By Alpa Bhakta, CEO, Butterfield Mortgages Limited
In the decade succeeding the financial crisis, one of the biggest developments in the world of wealth management has been the rise of the family office. But what is a family office, and how has their proliferation already begun to change how ultra-high-net-worth individuals (UHNW) manage their assets?
A family office is a private advisory firm set up by an UHNW to manage their business interests and investment portfolios on a day-to-day basis. There is no set amount of wealth needed to create a family office, though given the operating costs involved, it is generally estimated that family offices command at least £30 million in investable assets.
According to EY, there are around 10,000 family offices operating globally today, compared with just 1,000 in 2008. What’s more, the average size of these family offices in terms of assets under management (AUM) has grown considerably with some of the largest commanding enough capital as to occupy the upper echelons of the wealth management world alongside global banks and private equity firms.
Clearly, family offices have begun to play a major role within the financial ecosystem. But what exactly has changed in order to make establishing a family office so attractive for wealthy individuals?
Why do family offices appeal to UHNWs?
In large part, the rise of family offices reflects a change in the preferences and priorities of UHNW individuals. Post the 2008 financial crisis, many have been disenchanted by the lack of autonomy when placing their assets under the stewardship of a private bank. By setting up a family office, UHNW investors can have their fortunes managed by a handpicked group of financial and legal professionals who report to them directly.
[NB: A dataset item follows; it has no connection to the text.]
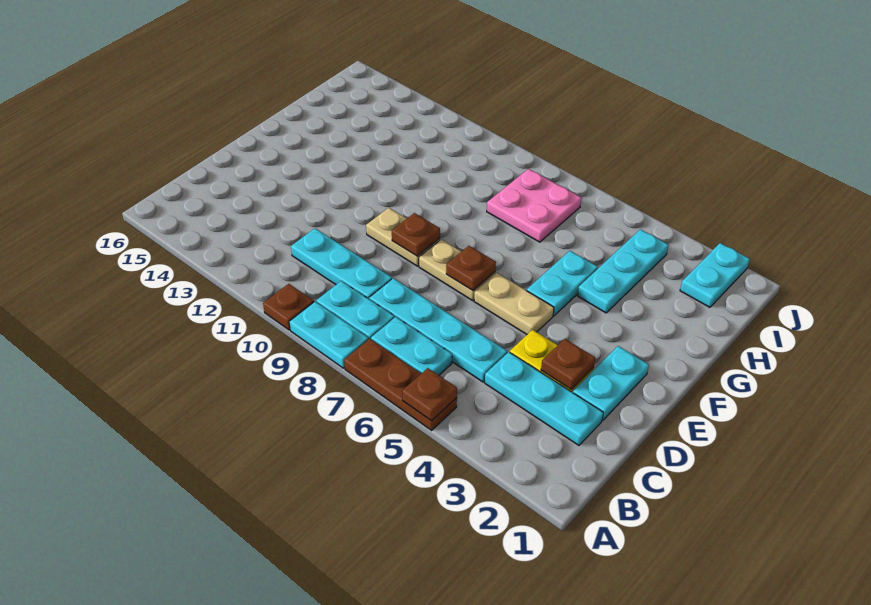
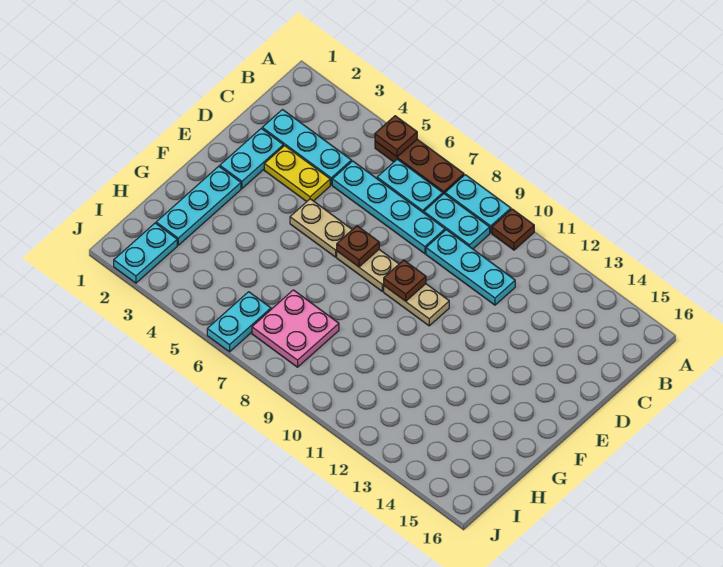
brown 1x1 plate [541,339,595,390] -> none
cyan 1x2 plate [527,251,598,316] -> cyan 1x2 plate moved to [207,292,271,352]
cyan 1x3 plate [578,229,669,313] -> cyan 1x3 plate moved to [156,166,241,245]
However, family offices are more than just private investment houses. In many instances, they act as full service advisory firms, capable of catering to a range of professional needs. These include but are not limited to securing mortgages, business consulting and even concierge services.
However, it won’t be a surprise to learn that their primary function outside of simply, managing the family’s investment portfolio is in orchestrating an individual’s succession plan. Succession planning is especially important for UHNWs who are keen to avoid internal family conflict. Moreover, having an office of full-time advisors in place can help to overcome any transitional challenges when a vast amount of wealth passes from one generation to the next. Indeed, the 2018 UBS Global Family Offices Report found intergenerational wealth management to be by far the most important consideration for individuals with a family office––87% of those surveyed rated it as “very important” or “important”.
The appeal of family offices has been driven by a range of other factors as well. For instance, the rise of impact investing––investment to further an individual’s social or environmental goals as well as their bottom line. This has led many, keen to maintain a greater level of central authority over the investment vehicles their money is placed in, to bring their financial operations in-house. Moreover, as technology makes it easier to circulate personal information, individuals have become amenable to paying large premiums in order to ensure discretion when it comes to their financial affairs. The fact that many family offices are situated in London reflects this as single family offices are not required to register with the Financial Conduct Authority (FCA).
How should you approach working with a family office?
Of course, the need for confidentiality represents an obstacle for investors and entrepreneurs looking to engage with family offices; not only do they rarely publish details of forthcoming deals; they rarely accept meetings from unknown entities.
Consequently, patience is a virtue when it comes to working with family offices. Relationships need to develop organically over time, and this can make the entire process time consuming. Still, as more and more UHNWs opt to set up a family office, I have no doubt that more will be amenable to bespoke investment opportunities.
One potential avenue for obtaining an audience with a host of these secretive organisations is via an association like the Family Office Council. While it does not release detailed figures, the council reportedly represents more than 100 family offices with a combined $100 billion in AUM. Associations like the Family Office Council are increasingly attracting new members as they act as a focal point for industry figures as well as a forum for new ideas. Attending conferences run by these associations, certainly represents one avenue for generating leads.
With the number of UK UHNW families at an all-time high there’s no denying their growing importance within the UK’s financial ecosystem. However, Bloomberg anticipating that the amount of UHNW families globally predicted to reach 263,500 by 2025, attention is increasingly turning to emerging markets, where new UHNWs increasingly hail from. Consequently, the challenge for investment houses, banks and financial firms, is learning to appropriately engage with very wealthy individuals from an array of financial and cultural backgrounds.